5 gallons is too small for a goldfish too. You shouldn't buy fish unless you're sure you can take proper care of them, including making sure you have the right size tank.


----------



## Doghund (Jul 10, 2005)

Imbrium said:


> 5 gallons is too small for a goldfish too. You shouldn't buy fish unless you're sure you can take proper care of them, including making sure you have the right size tank.
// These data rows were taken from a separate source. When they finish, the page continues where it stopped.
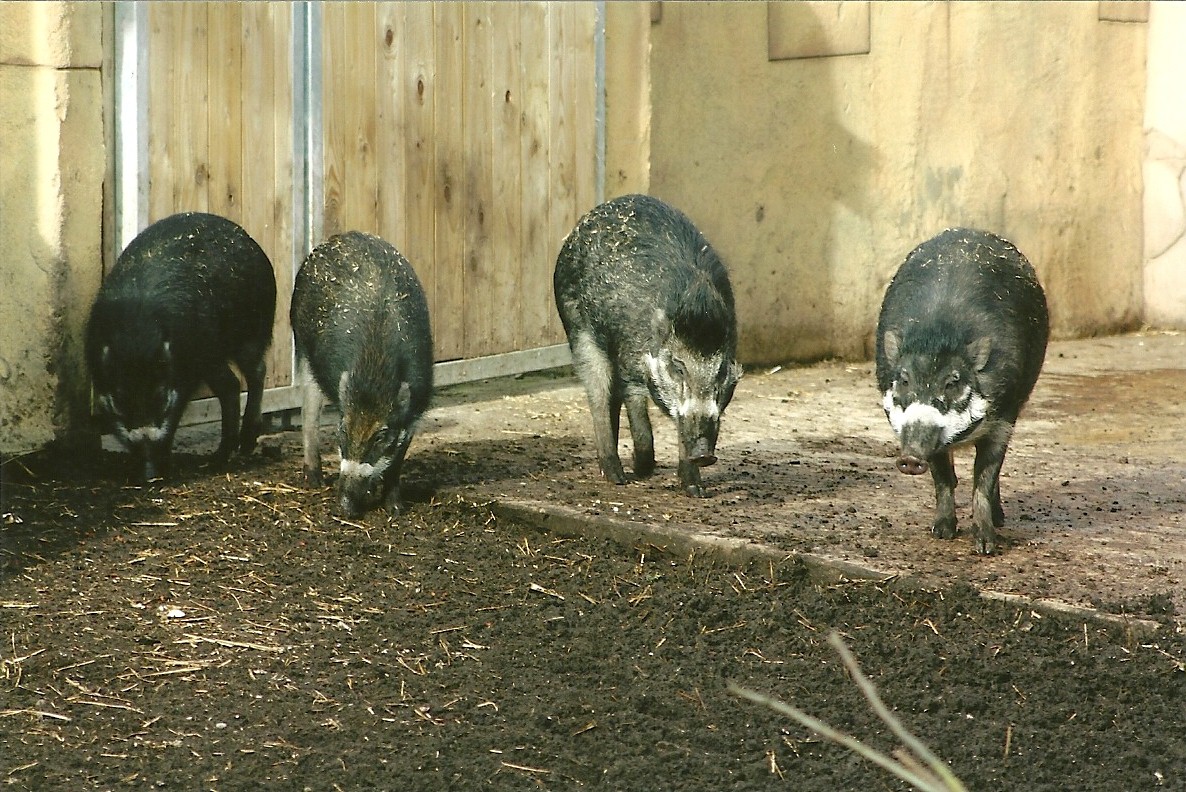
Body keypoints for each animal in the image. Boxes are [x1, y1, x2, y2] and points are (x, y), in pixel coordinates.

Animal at [85, 212, 276, 481]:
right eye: (121, 400)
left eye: (161, 397)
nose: (150, 474)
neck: (136, 336)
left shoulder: (185, 374)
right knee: (236, 381)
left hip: (246, 334)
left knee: (249, 376)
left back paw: (230, 453)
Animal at [290, 231, 433, 518]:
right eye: (343, 429)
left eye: (381, 435)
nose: (345, 507)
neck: (374, 377)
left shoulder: (413, 413)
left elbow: (396, 462)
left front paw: (396, 510)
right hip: (303, 348)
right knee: (308, 413)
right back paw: (314, 480)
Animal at [554, 194, 742, 497]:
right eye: (678, 368)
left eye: (722, 370)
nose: (704, 454)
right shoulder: (629, 360)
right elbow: (634, 404)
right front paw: (640, 469)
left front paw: (696, 491)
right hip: (579, 332)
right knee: (599, 394)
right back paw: (617, 475)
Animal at [875, 227, 1049, 554]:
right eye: (904, 380)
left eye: (953, 382)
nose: (910, 458)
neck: (938, 336)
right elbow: (943, 477)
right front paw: (942, 533)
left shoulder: (1003, 419)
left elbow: (984, 477)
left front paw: (985, 547)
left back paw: (1000, 519)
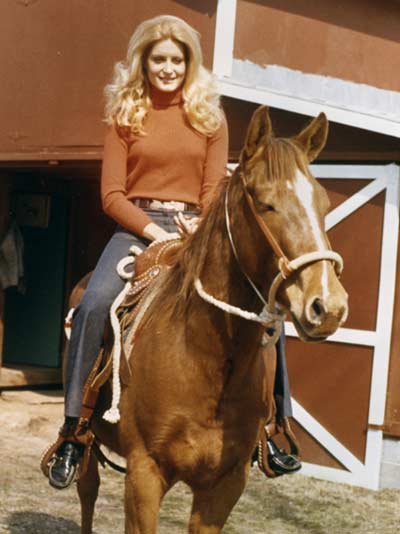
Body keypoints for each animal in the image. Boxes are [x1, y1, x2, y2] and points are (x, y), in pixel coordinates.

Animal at [74, 107, 346, 532]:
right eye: (264, 202)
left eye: (323, 203)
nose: (328, 305)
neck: (206, 359)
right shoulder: (144, 474)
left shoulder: (226, 483)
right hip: (86, 444)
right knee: (87, 489)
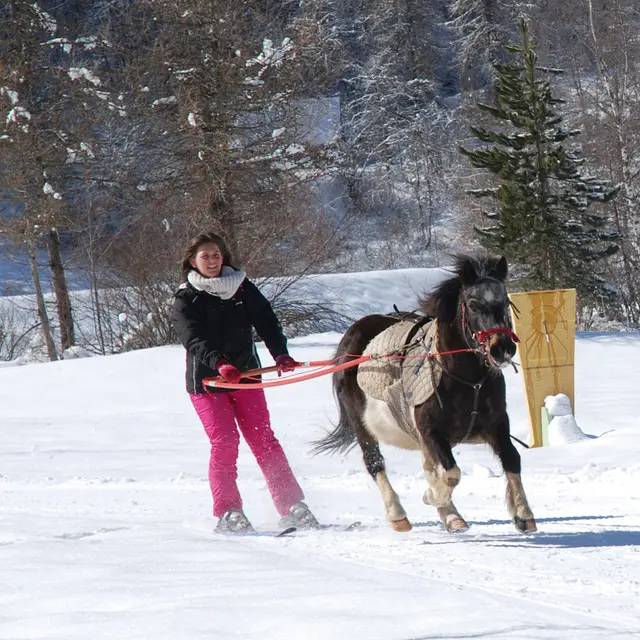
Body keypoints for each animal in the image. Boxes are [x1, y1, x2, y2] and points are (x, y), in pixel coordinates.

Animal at [314, 255, 536, 536]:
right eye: (473, 305)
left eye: (505, 302)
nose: (502, 348)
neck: (468, 382)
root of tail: (352, 336)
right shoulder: (431, 430)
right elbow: (451, 474)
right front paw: (431, 496)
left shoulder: (496, 425)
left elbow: (511, 459)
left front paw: (523, 514)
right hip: (362, 425)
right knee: (375, 463)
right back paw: (399, 515)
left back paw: (452, 517)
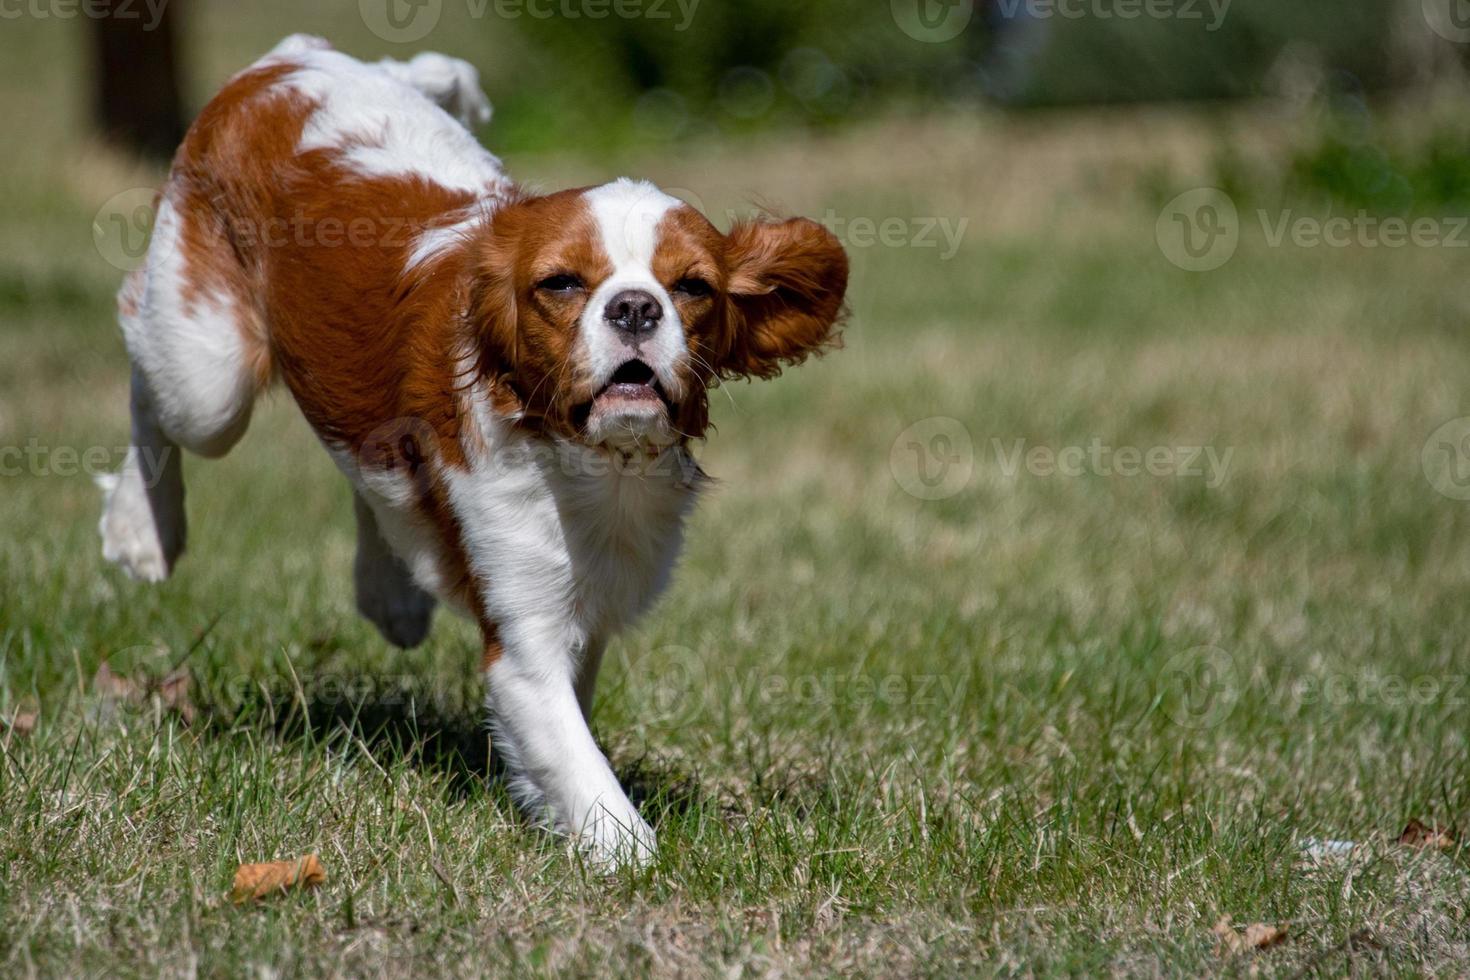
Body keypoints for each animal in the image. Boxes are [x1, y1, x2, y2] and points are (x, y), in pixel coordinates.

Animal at [97, 36, 852, 863]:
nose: (634, 307)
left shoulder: (584, 616)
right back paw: (143, 529)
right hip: (208, 377)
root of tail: (290, 58)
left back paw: (391, 592)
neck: (591, 465)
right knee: (142, 353)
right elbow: (585, 774)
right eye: (561, 283)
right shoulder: (524, 644)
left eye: (692, 287)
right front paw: (634, 860)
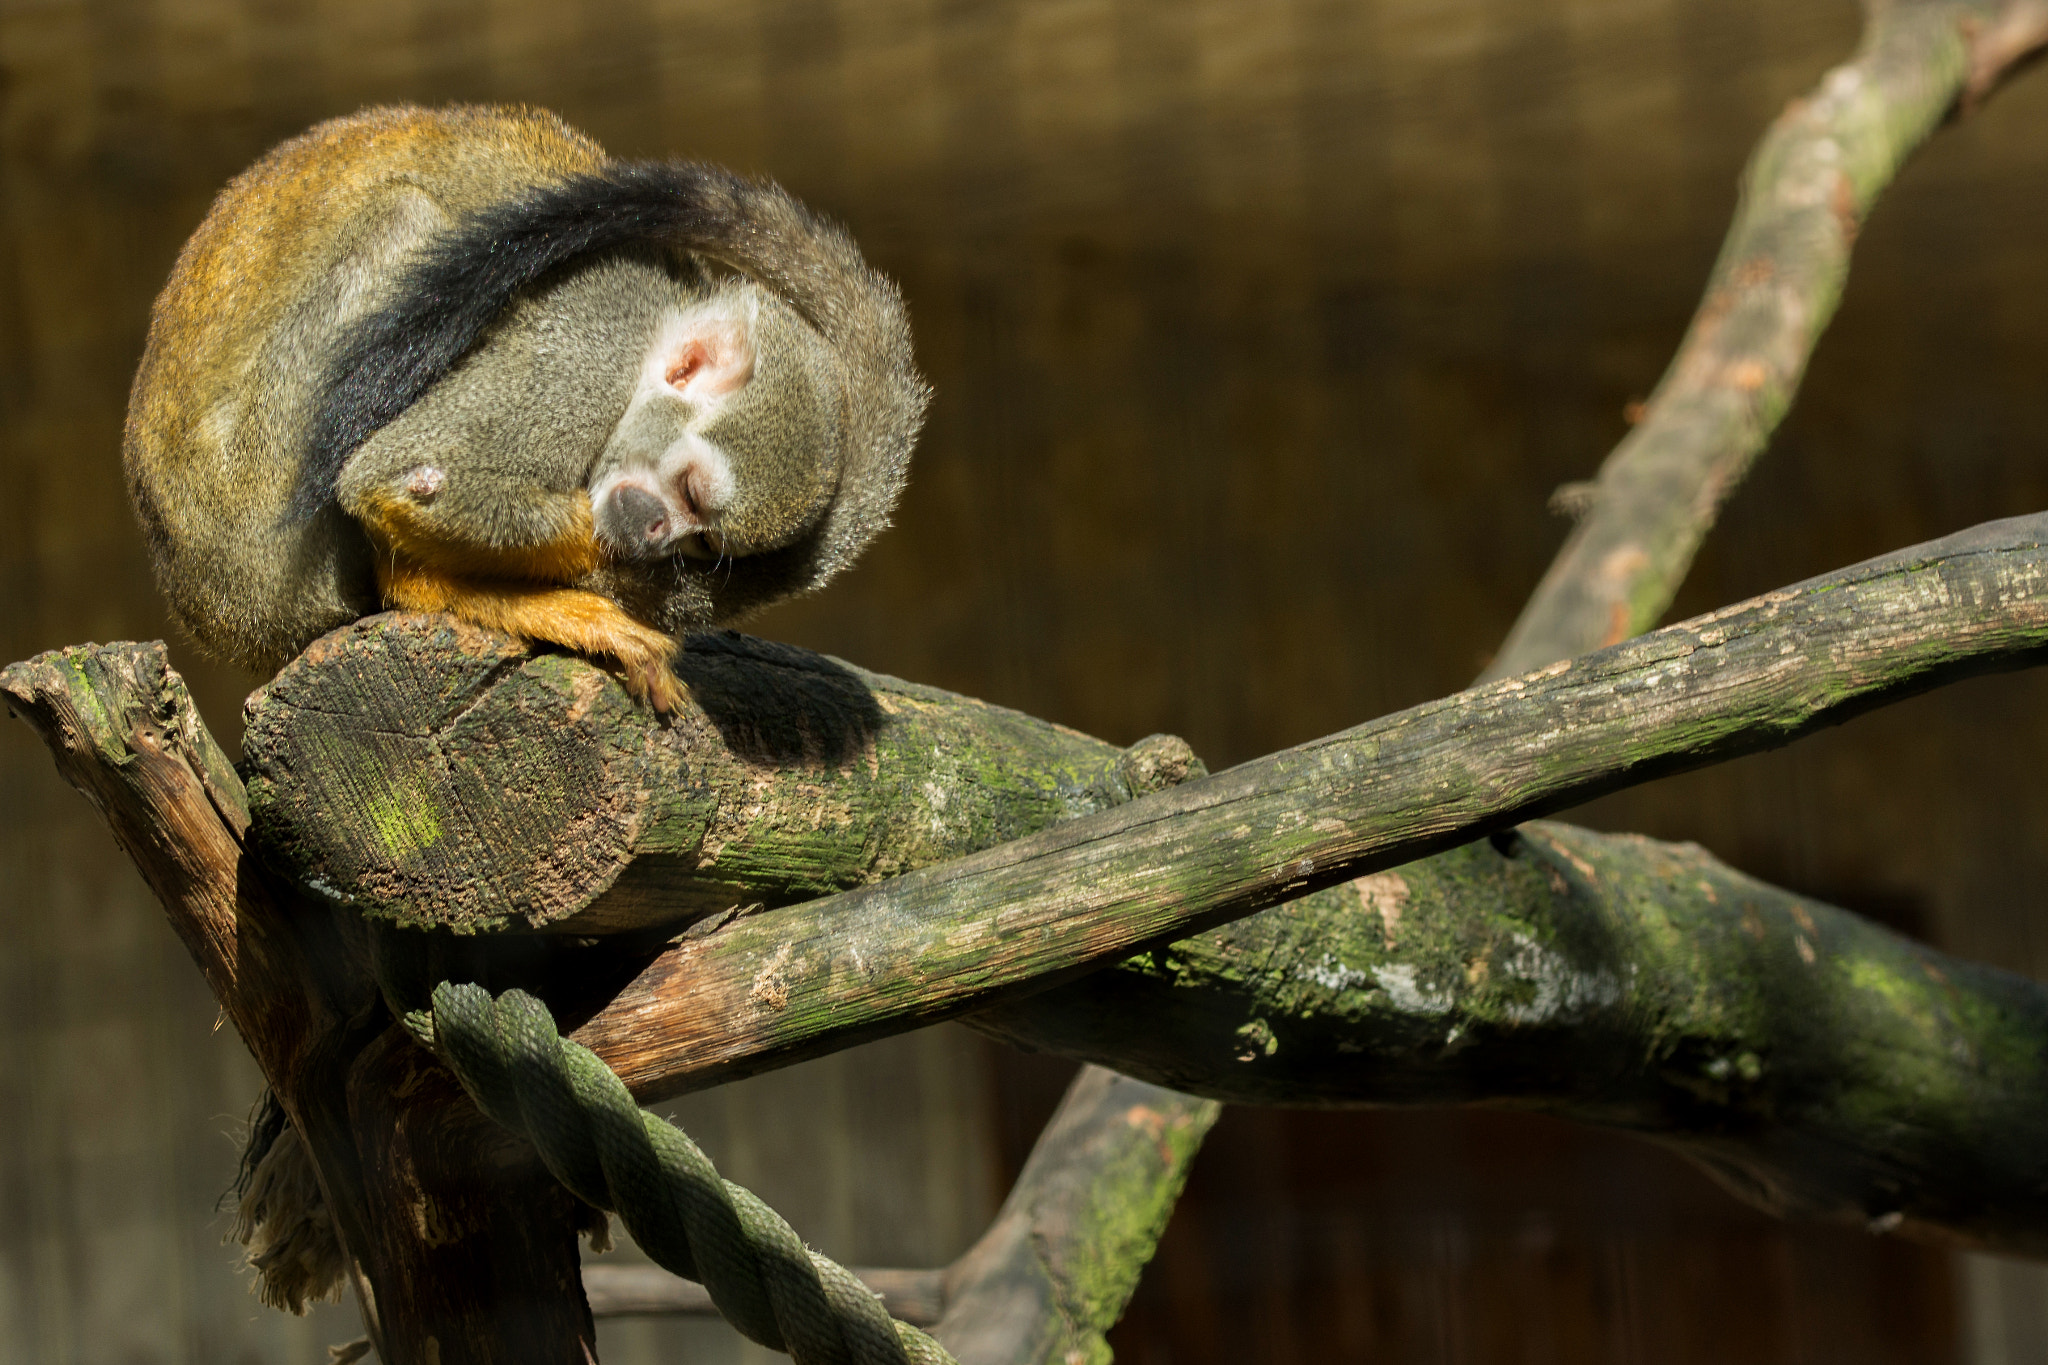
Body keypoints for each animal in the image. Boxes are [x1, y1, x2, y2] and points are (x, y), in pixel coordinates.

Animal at [123, 101, 925, 712]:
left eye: (702, 542)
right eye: (692, 493)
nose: (656, 534)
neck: (664, 315)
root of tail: (218, 612)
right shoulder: (582, 358)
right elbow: (405, 478)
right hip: (260, 503)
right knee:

 Look, when I got him he was the size of a quarter. 5gal. was plenty. I keep it clean, and he even has a plant to keep him busy. As soon as I get moved to my bigger room I'm putting him in a 30gal. But for now hes healthy and happy in his his 5.


----------



## Lisachromis (Jan 19, 2005)

I can't stress enough that people should research the fish they are going to buy. Always count in the adult size of the fish and their behaviour. There would be a lot more happier fish and fish keepers if they had researched first.


----------



## pyropenguin (Apr 17, 2006)

hey, ya im new too and my girlfriend is forcing me to reaserch befor i buy. witch after reading lisa's post i see that she was prolly right in doing so, but ya anyways, my buddy has a parrana dont ask me anything about it he just told my last week at the jym. and i was like man that would be a sweet pet for a university kid like myself, but like i said i hafta reaserch it forst so any info on these little fellas would be awesome thanks. dunno if u can get my email through my profile so here it [email protected] thanks alot.


----------



## Georgia Peach (Sep 23, 2005)

5 gallaons?? no wonder he jumped out! LOL


----------